S’agissant des effets mis en évidence par P. Aubineau, celui conteste qu’il s’agisse de simples fluctuations biologiques :
Résultats du projet COMOBIO :
France Telecom a effectué une modélisation pour évaluer le niveau d’exposition des rats utilisés dans l’étude de P. Aubineau. Celui-ci s’est aperçu à cette occasion d’une erreur d’un facteur 3 de la part de France Telecom. Le niveau d’exposition est bien le niveau auquel sont exposés les utilisateurs.
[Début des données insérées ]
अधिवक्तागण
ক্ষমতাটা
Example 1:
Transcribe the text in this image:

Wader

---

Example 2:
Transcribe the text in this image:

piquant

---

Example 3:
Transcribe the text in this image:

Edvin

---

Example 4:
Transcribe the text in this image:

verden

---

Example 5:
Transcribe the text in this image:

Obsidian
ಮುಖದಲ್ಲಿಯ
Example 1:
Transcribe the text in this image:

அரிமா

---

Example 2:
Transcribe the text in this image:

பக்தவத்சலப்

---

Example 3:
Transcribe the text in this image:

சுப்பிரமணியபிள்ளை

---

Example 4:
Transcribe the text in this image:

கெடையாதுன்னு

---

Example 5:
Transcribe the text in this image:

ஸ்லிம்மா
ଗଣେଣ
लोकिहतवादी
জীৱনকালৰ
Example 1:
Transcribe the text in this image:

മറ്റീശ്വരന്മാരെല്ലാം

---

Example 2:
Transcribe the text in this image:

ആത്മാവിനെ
« On observe une progression de l’ouverture de la barrière hémato-céphalique des rats pour des DAS compris entre 0,5 et 3 Watts/kg »
La phase post COMOBIO
« On observe un bouleversement complet de la synthèse des protéines dans le cerveau pour un DAS moyenné sur le cerveau de 1,5 Watt/kg et une durée de 40 minutes, selon les procédés de dosimétrie mis au point par France Telecom. ».
Conclusion
« Il me semble donc possible de mettre en garde contre un usage immodéré des téléphones portables, tout risque n’étant pas exclu : en témoignent l’ouverture de la barrière hémato-céphalique et l’augmentation de la synthèse des protéines de choc thermique, qui est certainement liée à cette ouverture puisque ces mécanismes interviennent dans le stress cellulaire ou l’inflammation…
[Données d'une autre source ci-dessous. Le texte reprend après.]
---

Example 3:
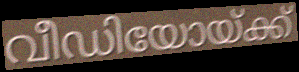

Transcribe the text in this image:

വീഡിയോയ്ക്ക്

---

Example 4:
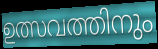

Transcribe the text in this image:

ഉത്സവത്തിനും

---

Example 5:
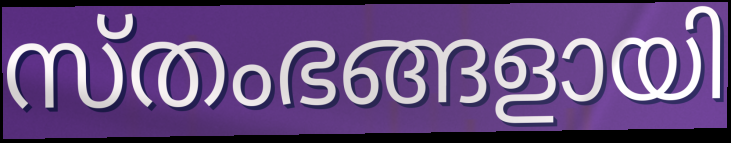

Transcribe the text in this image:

സ്തംഭങ്ങളായി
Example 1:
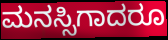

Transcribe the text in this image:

ಮನಸ್ಸಿಗಾದರೂ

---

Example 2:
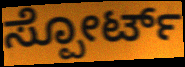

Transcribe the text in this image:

ಸ್ಪೋರ್ಟ್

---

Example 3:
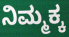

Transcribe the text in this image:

ನಿಮ್ಮಕ್ಕ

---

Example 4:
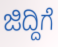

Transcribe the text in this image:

ಜಿದ್ದಿಗೆ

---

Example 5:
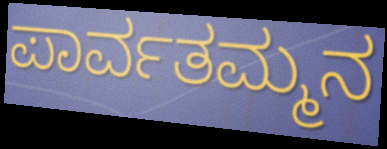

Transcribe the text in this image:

ಪಾರ್ವತಮ್ಮನ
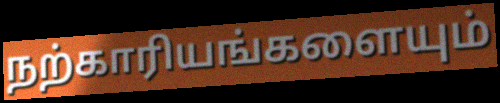
நற்காரியங்களையும்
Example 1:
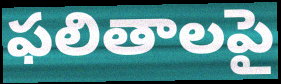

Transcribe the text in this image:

ఫలితాలపై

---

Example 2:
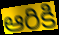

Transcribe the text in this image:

ఆరికి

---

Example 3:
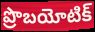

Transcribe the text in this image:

…En théorie, cela signifierait qu’il existe une activation cellulaire considérable non observable dans les études comportementales….
…On peut en déduire une influence probable sur les gènes, en se gardant bien d’évoquer une quelconque mutation, mais plutôt une influence épigénétique susceptible de provoquer une modification de l’activité de certains gènes….
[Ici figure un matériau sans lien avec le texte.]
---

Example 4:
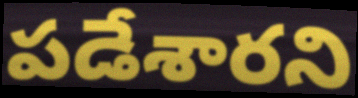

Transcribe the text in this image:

పడేశారని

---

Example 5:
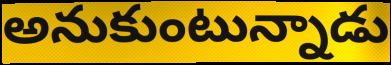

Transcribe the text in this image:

అనుకుంటున్నాడు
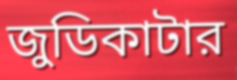
জুডিকাটার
Dans la discussion, la question de la signification de ces effets revient : s’agit-il d’effets biologiques ou pathologiques ?
Extraits
« P. Aubineau
La seule chose que l’on puisse effectivement définir comme pathologique concerne l’ouverture de la barrière hémato-céphalique et la perméabilisation vasculaire de la dure-mère : ces deux phénomènes sont considérés comme pathologiques dans tous les cas puisqu’ils engendrent le passage de substances indésirables et la formation inévitable d’œdème…
Mme Froment Védrine :
Ce qui m’inquiète est l’utilisation faite par les journaux de votre discours scientifique : ces constatations ne peuvent aller ni dans un sens, ni dans l’autre.
P. Aubineau
Elles s’orientent au contraire dans un sens très précis : il y a de grandes chances qu’un risque existe, à tout le moins pour certaines personnes. Je constate qu’il se passe des phénomènes anormaux, et maintiens que l’ouverture de la barrière hémato-céphalique relève du pathologique et non du biologique . Il en va de même lorsque la synthèse des protéines de choc thermique augmente de manière inconsidérée : ceci reflète une attitude stressée et un dysfonctionnement cellulaire.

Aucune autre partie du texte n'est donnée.